Where the globals chapter meets the 64-bit chapter
Two separate ideas collide in the simplest finale of the tier. From the globals chapter: a u64 global is not one @sda21 slot but two adjacent words, and the assembler reaches the low half through a symbol+0x4 relocation while the base symbol names the high half. From the 64-bit chapter: adding two u64s is the addc/adde carry chain — low words first, carry recorded, high words plus that carry.
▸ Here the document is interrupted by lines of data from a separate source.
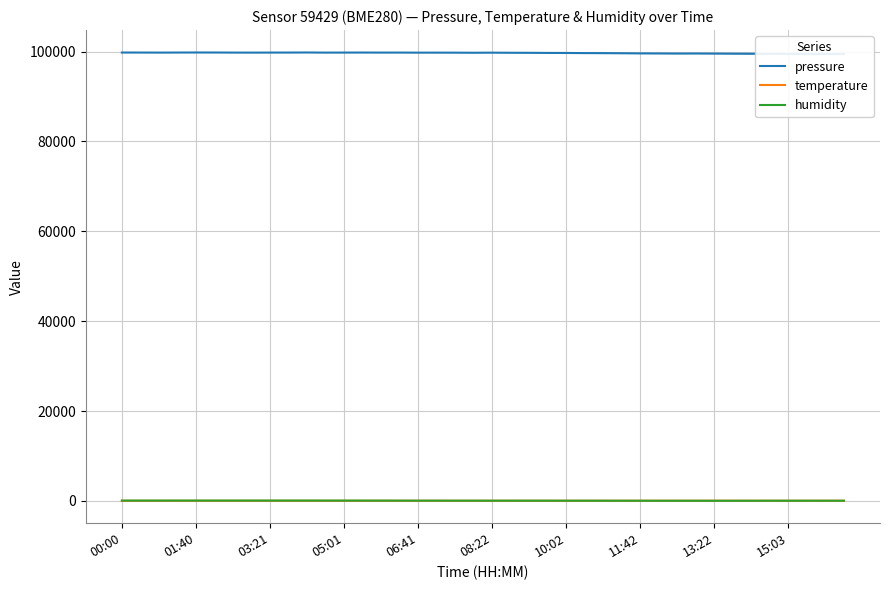

At which category does the chart reach its minimum across all series?

03:21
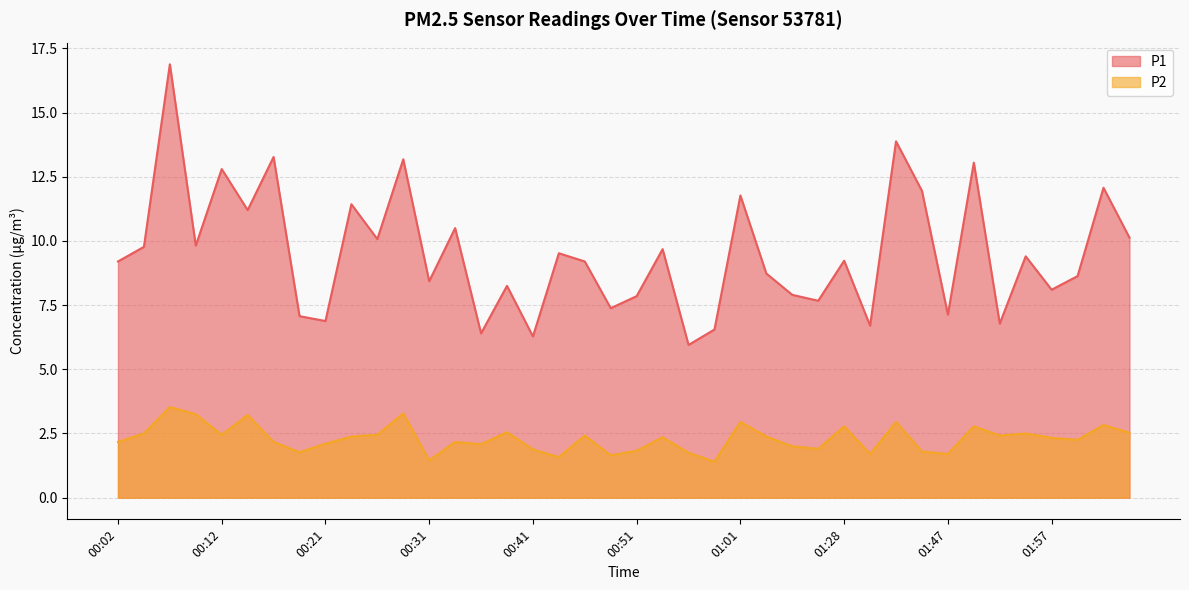

True or false: P1 and P2 intersect in this chart.

False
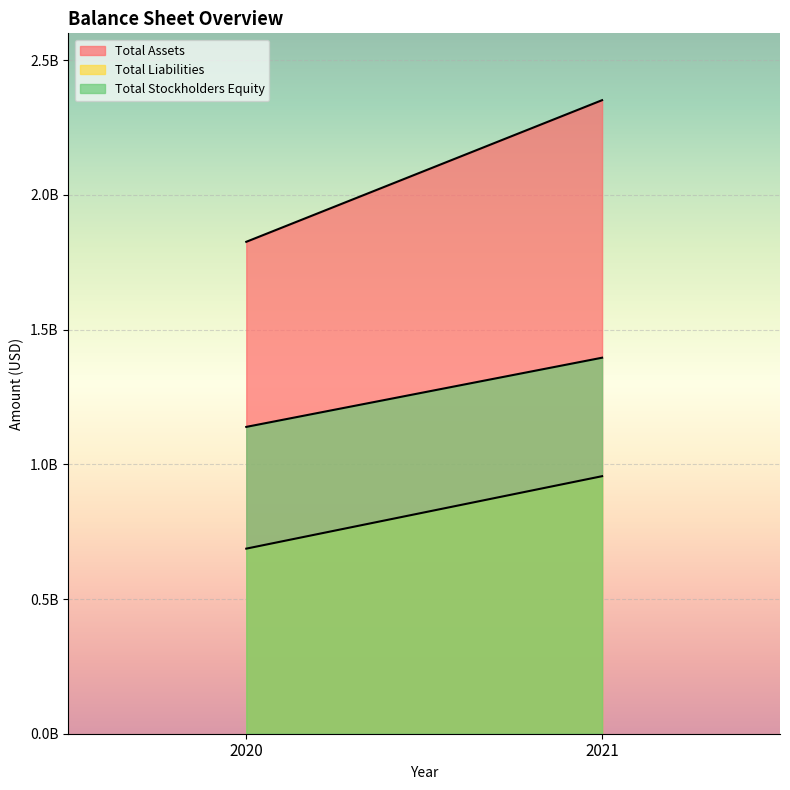

What is the difference between the Total Assets values at 2021 and 2020?

525778000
Put them together and a single += on a 64-bit global turns into four memory references (two loads per operand half) wrapped around the carry pair. Consider bumpTotals, which folds a running u64 counter into a u64 accumulator:
lwz r3, gRunning@sda21+0x4(r13) # low half of gRunning
lwz r0, gDelta@sda21+0x4(r13) # low half of gDelta
lwz r4, gRunning@sda21(r13) # high half of gRunning
addc r0, r3, r0 # low: sum + record carry
lwz r3, gDelta@sda21(r13) # high half of gDelta
stw r0, gAccum@sda21+0x4(r13) # store low half of the result
adde r0, r4, r3 # high: sum + carry
stw r0, gAccum@sda21(r13) # store high half
blr
Notice the interleaving: the compiler loads what it needs for the low add, fires the addc, stores the low result, and only then resolves the high words for the adde. The +0x4 relocations are the giveaway that each symbol is a 64-bit pair rather than a 32-bit global.
Your tallyBytes reads two u64 globals, adds them as one value, and writes the sum back into the first. The addc/adde pair and the four loads tell you it is 64-bit; the @sda21 relocations tell you the operands and destination are globals. Trace which symbol each load and store touches.
Your task
The globals are declared for you: gPacketBytes and gFrameBytes, both u64. Write tallyBytes to reproduce the assembly above. Read the relocations to see which global is read, which is written, and how the low and high halves pair up.